Budget 2016: Economic forces to deliver blow, Scott Morrison warns
Scott Morrison has warned the budget will be hit by economic forces beyond the government’s control.
Scott Morrison has warned that next Tuesday’s budget will be hit by economic forces beyond the government’s control, as a leading analyst predicts it will show a $16 billion blowout in the deficit.
The Treasurer told The Australian last night that the government was focused on stimulating economic growth in a difficult global environment.
Mr Morrison said the budget would reveal the changes in the economic forecasts since the mid-year update released before Christmas. “These are estimates beyond the government’s control,” he said. “In preparing the budget, you seek to better understand what you can’t control, such as global economic conditions and market movements, to better focus controlling on what you can — namely what you spend and how you manage tax.”
The latest private sector forecasts show there will be another big shortfall in company tax receipts and weaker personal income tax revenue than Treasury had predicted. Treasury’s predictions late last year for Australia’s economic growth and inflation are seen as too optimistic and are expected to be downgraded.
Mr Morrison said the government had set down firm rules for managing the budget in a difficult economic environment. “In the areas we can control, the government has set down strong guard rails about how to frame the budget, by not spending on outlays more than you save on outlays, and where there is an increase in revenues in one area because of policy decisions, you seek to reduce the tax burden in other areas. We do this to keep the budget on the path back to balance and ensure that we don’t threaten growth and jobs with an increased tax burden, especially at this critical time as our economy moves from the mining investment boom to a more diversified and stronger position.”
The Treasurer said growth initiatives to be outlined in the budget, which are expected to include proposals to boost infrastructure spending, would bring improvements to the budget position.
“By growing the economy we will continue to see revenues rise as they were projected to do in the mid-year update, over the forward estimates,” he said.
Mr Morrison contrasted this with Labor’s strategy, which includes tax measures to raise $100bn over a decade. “The government will continue to lower the deficit by constraining spending, ensuring every taxpayer dollar is spent efficiently — not by adding to the tax burden on the Australian economy,” he said.
A budget analysis by Deloitte Access Economics shows the government is succeeding in keeping control of spending but revenue remains a problem, even with the recent recovery in the iron ore price. It warns public debt is in danger of passing a point of no return, with the budget unable to deliver a sustainable surplus in the face of Senate obstruction and continued revenue writedowns.
Net debt was forecast in the mid-year budget update to reach a peak of 18.5 per cent of GDP in 2017-18 and start falling rapidly, dropping back below 10 per cent of GDP by 2025-26 as budget surpluses and economic growth improve the government’s financial position.

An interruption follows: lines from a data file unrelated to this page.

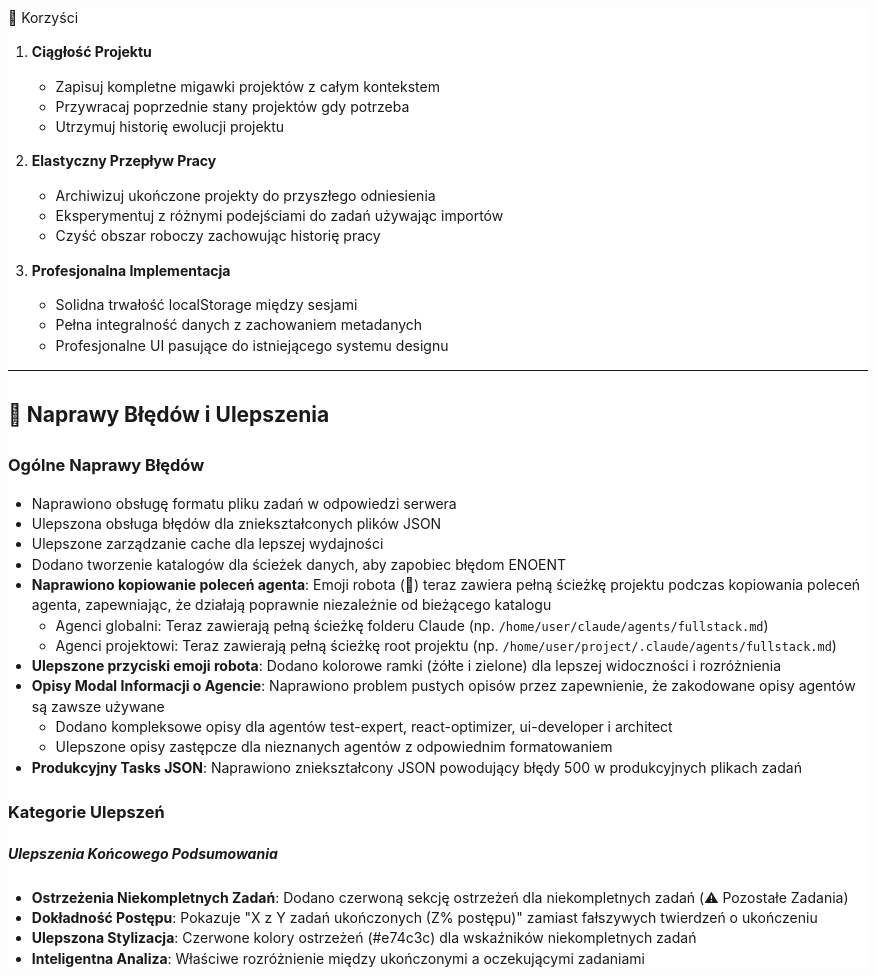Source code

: 🚀 Korzyści

1. **Ciągłość Projektu**
   - Zapisuj kompletne migawki projektów z całym kontekstem
   - Przywracaj poprzednie stany projektów gdy potrzeba  
   - Utrzymuj historię ewolucji projektu

2. **Elastyczny Przepływ Pracy**
   - Archiwizuj ukończone projekty do przyszłego odniesienia
   - Eksperymentuj z różnymi podejściami do zadań używając importów
   - Czyść obszar roboczy zachowując historię pracy

3. **Profesjonalna Implementacja**  
   - Solidna trwałość localStorage między sesjami
   - Pełna integralność danych z zachowaniem metadanych
   - Profesjonalne UI pasujące do istniejącego systemu designu

---

## 🐛 Naprawy Błędów i Ulepszenia

### Ogólne Naprawy Błędów
- Naprawiono obsługę formatu pliku zadań w odpowiedzi serwera
- Ulepszona obsługa błędów dla zniekształconych plików JSON
- Ulepszone zarządzanie cache dla lepszej wydajności
- Dodano tworzenie katalogów dla ścieżek danych, aby zapobiec błędom ENOENT
- **Naprawiono kopiowanie poleceń agenta**: Emoji robota (🤖) teraz zawiera pełną ścieżkę projektu podczas kopiowania poleceń agenta, zapewniając, że działają poprawnie niezależnie od bieżącego katalogu
  - Agenci globalni: Teraz zawierają pełną ścieżkę folderu Claude (np. `/home/user/claude/agents/fullstack.md`)
  - Agenci projektowi: Teraz zawierają pełną ścieżkę root projektu (np. `/home/user/project/.claude/agents/fullstack.md`)
- **Ulepszone przyciski emoji robota**: Dodano kolorowe ramki (żółte i zielone) dla lepszej widoczności i rozróżnienia
- **Opisy Modal Informacji o Agencie**: Naprawiono problem pustych opisów przez zapewnienie, że zakodowane opisy agentów są zawsze używane
  - Dodano kompleksowe opisy dla agentów test-expert, react-optimizer, ui-developer i architect
  - Ulepszone opisy zastępcze dla nieznanych agentów z odpowiednim formatowaniem
- **Produkcyjny Tasks JSON**: Naprawiono zniekształcony JSON powodujący błędy 500 w produkcyjnych plikach zadań

### Kategorie Ulepszeń

##### **Ulepszenia Końcowego Podsumowania**
- **Ostrzeżenia Niekompletnych Zadań**: Dodano czerwoną sekcję ostrzeżeń dla niekompletnych zadań (⚠️ Pozostałe Zadania)
- **Dokładność Postępu**: Pokazuje "X z Y zadań ukończonych (Z% postępu)" zamiast fałszywych twierdzeń o ukończeniu  
- **Ulepszona Stylizacja**: Czerwone kolory ostrzeżeń (#e74c3c) dla wskaźników niekompletnych zadań
- **Inteligentna Analiza**: Właściwe rozróżnienie między ukończonymi a oczekującymi zadaniami
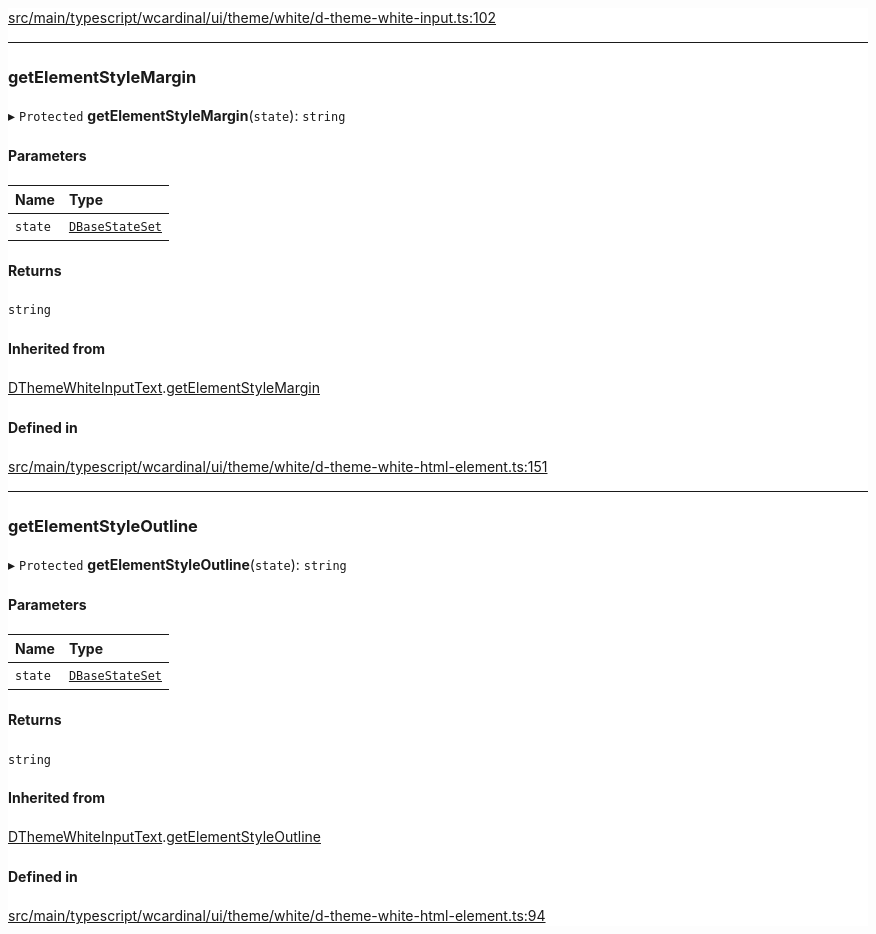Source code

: [src/main/typescript/wcardinal/ui/theme/white/d-theme-white-input.ts:102](https://github.com/winter-cardinal/winter-cardinal-ui/blob/v0.164.0/src/main/typescript/wcardinal/ui/theme/white/d-theme-white-input.ts#L102)

___

### getElementStyleMargin

▸ `Protected` **getElementStyleMargin**(`state`): `string`

#### Parameters

| Name | Type |
| :------ | :------ |
| `state` | [`DBaseStateSet`](../interfaces/DBaseStateSet.md) |

#### Returns

`string`

#### Inherited from

[DThemeWhiteInputText](DThemeWhiteInputText.md).[getElementStyleMargin](DThemeWhiteInputText.md#getelementstylemargin)

#### Defined in

[src/main/typescript/wcardinal/ui/theme/white/d-theme-white-html-element.ts:151](https://github.com/winter-cardinal/winter-cardinal-ui/blob/v0.164.0/src/main/typescript/wcardinal/ui/theme/white/d-theme-white-html-element.ts#L151)

___

### getElementStyleOutline

▸ `Protected` **getElementStyleOutline**(`state`): `string`

#### Parameters

| Name | Type |
| :------ | :------ |
| `state` | [`DBaseStateSet`](../interfaces/DBaseStateSet.md) |

#### Returns

`string`

#### Inherited from

[DThemeWhiteInputText](DThemeWhiteInputText.md).[getElementStyleOutline](DThemeWhiteInputText.md#getelementstyleoutline)

#### Defined in

[src/main/typescript/wcardinal/ui/theme/white/d-theme-white-html-element.ts:94](https://github.com/winter-cardinal/winter-cardinal-ui/blob/v0.164.0/src/main/typescript/wcardinal/ui/theme/white/d-theme-white-html-element.ts#L94)
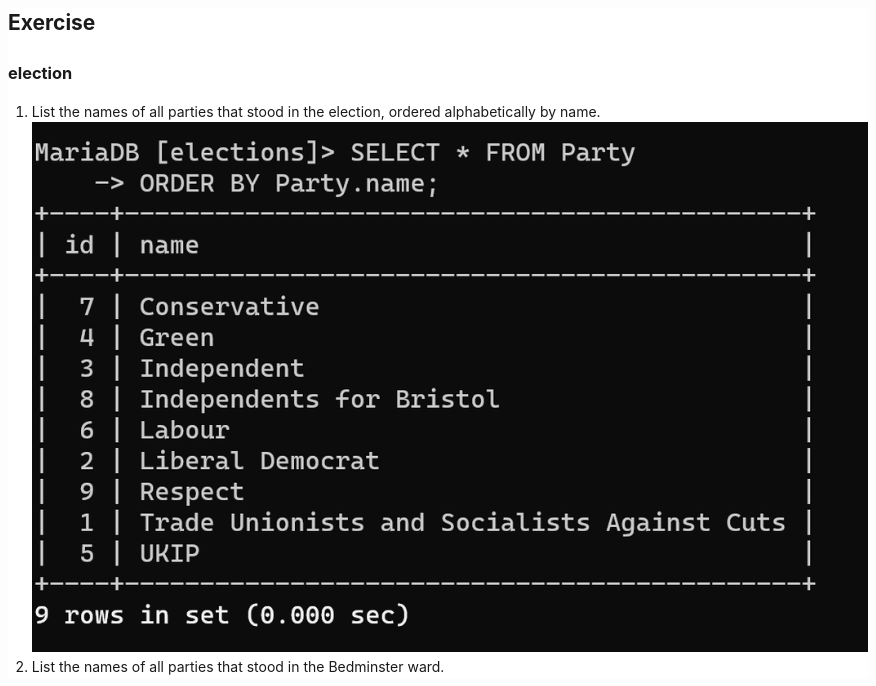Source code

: 


## Exercise
### election

1. List the names of all parties that stood in the election, ordered alphabetically by name.
![](2024-02-21-19-57-15.png)
2. List the names of all parties that stood in the Bedminster ward.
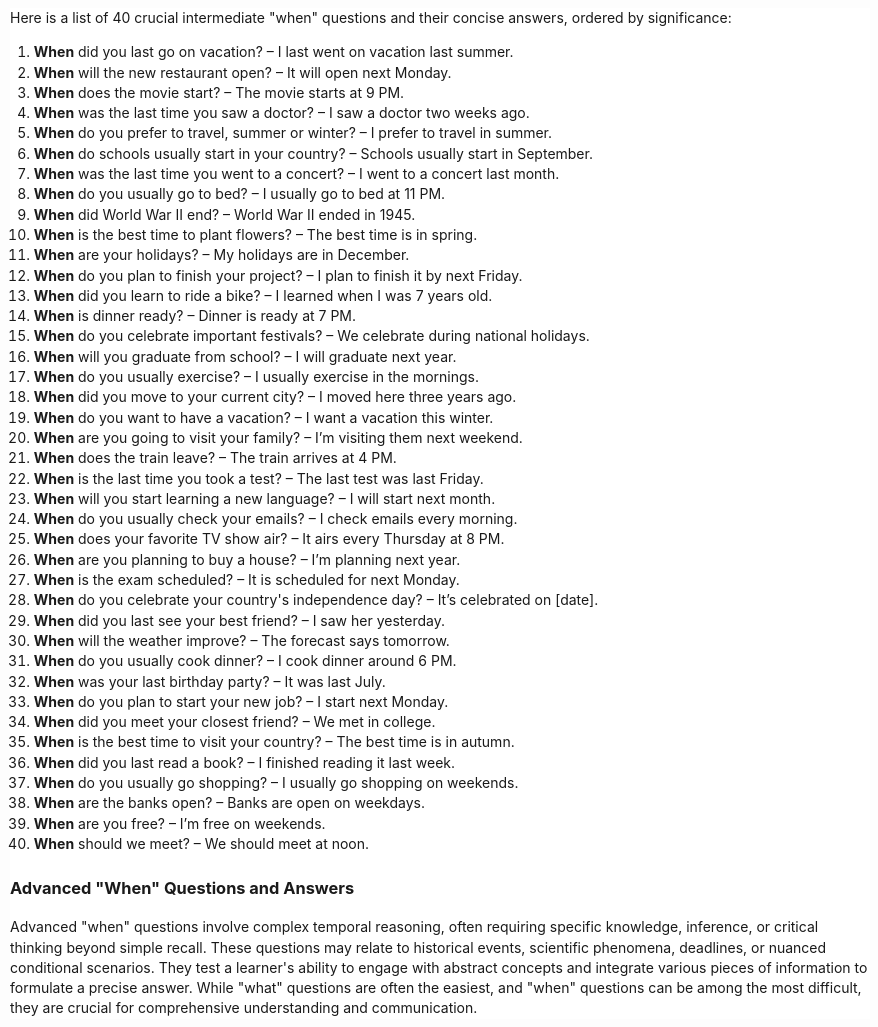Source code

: Here is a list of 40 crucial intermediate "when" questions and their concise answers, ordered by significance:

1.  **When** did you last go on vacation? – I last went on vacation last summer.
2.  **When** will the new restaurant open? – It will open next Monday.
3.  **When** does the movie start? – The movie starts at 9 PM.
4.  **When** was the last time you saw a doctor? – I saw a doctor two weeks ago.
5.  **When** do you prefer to travel, summer or winter? – I prefer to travel in summer.
6.  **When** do schools usually start in your country? – Schools usually start in September.
7.  **When** was the last time you went to a concert? – I went to a concert last month.
8.  **When** do you usually go to bed? – I usually go to bed at 11 PM.
9.  **When** did World War II end? – World War II ended in 1945.
10. **When** is the best time to plant flowers? – The best time is in spring.
11. **When** are your holidays? – My holidays are in December.
12. **When** do you plan to finish your project? – I plan to finish it by next Friday.
13. **When** did you learn to ride a bike? – I learned when I was 7 years old.
14. **When** is dinner ready? – Dinner is ready at 7 PM.
15. **When** do you celebrate important festivals? – We celebrate during national holidays.
16. **When** will you graduate from school? – I will graduate next year.
17. **When** do you usually exercise? – I usually exercise in the mornings.
18. **When** did you move to your current city? – I moved here three years ago.
19. **When** do you want to have a vacation? – I want a vacation this winter.
20. **When** are you going to visit your family? – I’m visiting them next weekend.
21. **When** does the train leave? – The train arrives at 4 PM.
22. **When** is the last time you took a test? – The last test was last Friday.
23. **When** will you start learning a new language? – I will start next month.
24. **When** do you usually check your emails? – I check emails every morning.
25. **When** does your favorite TV show air? – It airs every Thursday at 8 PM.
26. **When** are you planning to buy a house? – I’m planning next year.
27. **When** is the exam scheduled? – It is scheduled for next Monday.
28. **When** do you celebrate your country's independence day? – It’s celebrated on [date].
29. **When** did you last see your best friend? – I saw her yesterday.
30. **When** will the weather improve? – The forecast says tomorrow.
31. **When** do you usually cook dinner? – I cook dinner around 6 PM.
32. **When** was your last birthday party? – It was last July.
33. **When** do you plan to start your new job? – I start next Monday.
34. **When** did you meet your closest friend? – We met in college.
35. **When** is the best time to visit your country? – The best time is in autumn.
36. **When** did you last read a book? – I finished reading it last week.
37. **When** do you usually go shopping? – I usually go shopping on weekends.
38. **When** are the banks open? – Banks are open on weekdays.
39. **When** are you free? – I’m free on weekends.
40. **When** should we meet? – We should meet at noon.

### Advanced "When" Questions and Answers

Advanced "when" questions involve complex temporal reasoning, often requiring specific knowledge, inference, or critical thinking beyond simple recall. These questions may relate to historical events, scientific phenomena, deadlines, or nuanced conditional scenarios. They test a learner's ability to engage with abstract concepts and integrate various pieces of information to formulate a precise answer. While "what" questions are often the easiest, and "when" questions can be among the most difficult, they are crucial for comprehensive understanding and communication.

Deloitte’s budget review predicts debt will keep rising to reach 20 per cent of GDP by 2018-19. It would then start falling only slowly, assuming the Senate passes the savings measures yielding between $3.5bn and $4.5bn a year that it is still opposing from the Abbott government’s first budget. If the government cannot get these measures passed, debt would remain at 20 per cent of GDP indefinitely based on existing policies. Deloitte notes this assumes Australia’s run without a recession can continue for a third of a century, with the risk that the medium-term budget and debt outcome will be much worse.
“Both our forecasts and the addition of Senate costs imply a peak in debt comfortably above where it peaked in the aftermath of the recession of the early 1990s, and hence above debt ratios that have previously triggered downgrades in commonwealth debt by ratings agencies,” says Deloitte’s Chris Richardson.
He says the budget should include writedowns of $16bn over the forward estimates, reflecting shortfalls against Treasury forecasts of individual, company, superannuation and petroleum resource rent taxes.
Labor Treasury spokesman Chris Bowen said this would bring writedowns since the 2013 election to $43bn.
“Given the price of iron ore has rallied to its highest level in 15 months in recent weeks, the government has no excuses and should be expected to deliver a better result than this,” Mr Bowen said.
“This is the Liberal government that promised lower debt, surpluses, lower spending and taxes and have delivered the opposite.”